Kyrgyzstan’s donkeys-to-China trade courts controversy, corruption
Religious mores, politics and the coronavirus have cast a shadow over one of the few Kyrgyz products China buys.
“Business loves quiet,” goes a Russian saying popular in former Soviet countries. Kyrgyzstan’s donkeys-to-China trade is one business that seems destined never to enjoy peace.
In recent years, demand for donkey hides has boomed in the Middle Kingdom.
This is due to expanding consumption of ejiao – a gelatin taken from the hides and used in traditional Chinese medicine and cosmetics to boost vitality and combat aging.
For Kyrgyzstan’s impoverished rural regions this represented an opportunity.
But any success stories have been crowded out by the negative noise surrounding the business – partly a product of the deep distrust with which all things China are viewed by the local population.
The latest scandal connected to the trade struck earlier this month, when a former head of the state veterinary and sanitary inspectorate was detained on corruption charges on May 14.
Tolon Yrsaliyev is accused of accepting a $70,000 bribe from an entrepreneur aiming to secure permits to export donkey hides to China back in 2016.
The entrepreneur, whom the State Committee for National Security calls S.S., never received the permits.
It is not clear why it has taken so long for an investigation to be opened. The committee has said the probe will continue and that there could be more suspects.
Around a year before this alleged incident, Kyrgyzstan’s government had been rocked by a major donkey scandal.
Lawmakers at the time threatened a vote of no confidence in the government over allegations that donkey meat had appeared in Bishkek cafes disguised as beef.
The two types of meat reportedly taste similar – donkey burgers have taken off in China – but donkey meat is expressly forbidden under Islamic law.
Under fire, the owners of a suspected farm not far from the capital insisted that all of their donkey products – from the prized hides to the internal organs – were exported to China.
Investigators did not find proof that the meat was being served in eateries.
But in 2018, donkeys were a parliamentary talking point again. Lawmaker Tynchtyk Shaikhnazarov railed against the unsanitary conditions at a farm in southern Kyrgyzstan, where around 3,000 donkeys were reportedly being kept.
"There have been incidents of intestinal diseases and poisoning in the village," Shaikhnazarov claimed in an interview with local media, noting that religious clerics were not consulted over the farm’s opening.

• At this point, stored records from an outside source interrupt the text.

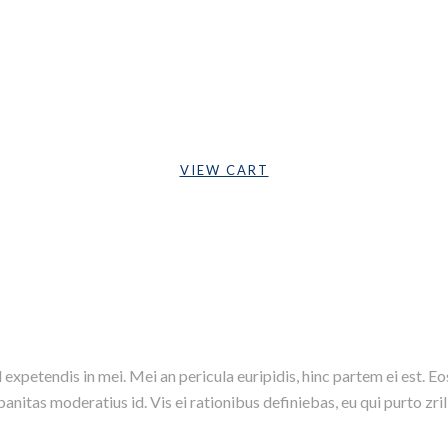
Cart Is Empty
VIEW CART
Subtotal:
Bs.0,0000
expetendis in mei. Mei an pericula euripidis, hinc partem ei est. Eos 
rbanitas moderatius id. Vis ei rationibus definiebas, eu qui purto zril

Whether the allegations were truthful or not, that same farm in the village of Madi in Kara-Suu district of Osh region appears to have survived at least as far as 2020, when villagers were still calling for its closure.

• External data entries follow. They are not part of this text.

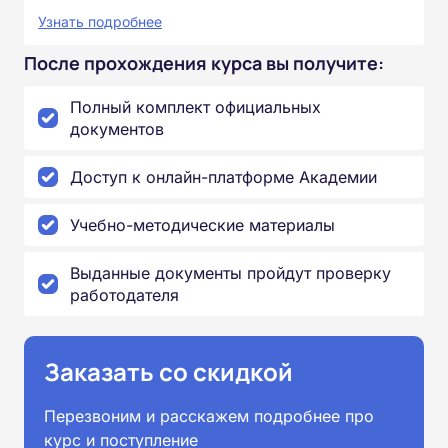
Узнать подробнее
После прохождения курса вы получите:
Полный комплект официальных
документов
Доступ к онлайн-платформе Академии
Учебно-методические материалы
Выданные документы пройдут проверку
работодателя
Заказать со скидкой
Перезвоним и расскажем подробнее про
курс и поступление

The farm, according to Kyrgyz media reports that year, was owned by a Chinese businessman.
But a farm employee who addressed angry locals said that the business was bankrupt due to the coronavirus pandemic, which had shut down cross-border trade with China, one media report said.
He denied the accusations of a local blogger, who said the farm was selling the meat locally.

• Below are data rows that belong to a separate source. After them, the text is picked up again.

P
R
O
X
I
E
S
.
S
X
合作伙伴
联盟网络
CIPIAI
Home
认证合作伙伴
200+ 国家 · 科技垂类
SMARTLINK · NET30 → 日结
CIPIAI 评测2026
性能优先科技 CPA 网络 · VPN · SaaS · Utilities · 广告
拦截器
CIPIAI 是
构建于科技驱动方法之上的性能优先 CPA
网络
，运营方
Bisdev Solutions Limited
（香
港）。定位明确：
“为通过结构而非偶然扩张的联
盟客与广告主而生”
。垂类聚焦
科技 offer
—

Donkey farms can require significant investments to be successful.
According to The Brooke, an advocacy group that defends the rights of horses and donkeys and opposes the ejiao trade, this is because the animals are not easily bred.
Averaging 370 days, donkeys’ gestation period is longer than humans’. Their reproductive capacities meanwhile are even more tightly bound to good nutrition than some other animals, the group argues, with infertility common.
But without commercialized farming – clearly contentious for many Kyrgyz – or effective bans on the trade, such as those seen in places like Kenya, donkey stocks will be under threat.
That is because hard up farmers can earn quick money selling them to middlemen working with China.
In some cases, farmers complain, the animals are simply poached.
Government statistics published in 2018 showed that the national donkey population fell from 53,000 in 2015 to 33,000 in 2017.
Statistics from 2021 suggest the rate of decline has since slowed, perhaps on the back of the pandemic, with 27,613 donkeys registered in Kyrgyzstan at the end of that year.
Chris Rickleton is a journalist based in Almaty.
Aigerim Turgunbaeva is a journalist based in Bishkek.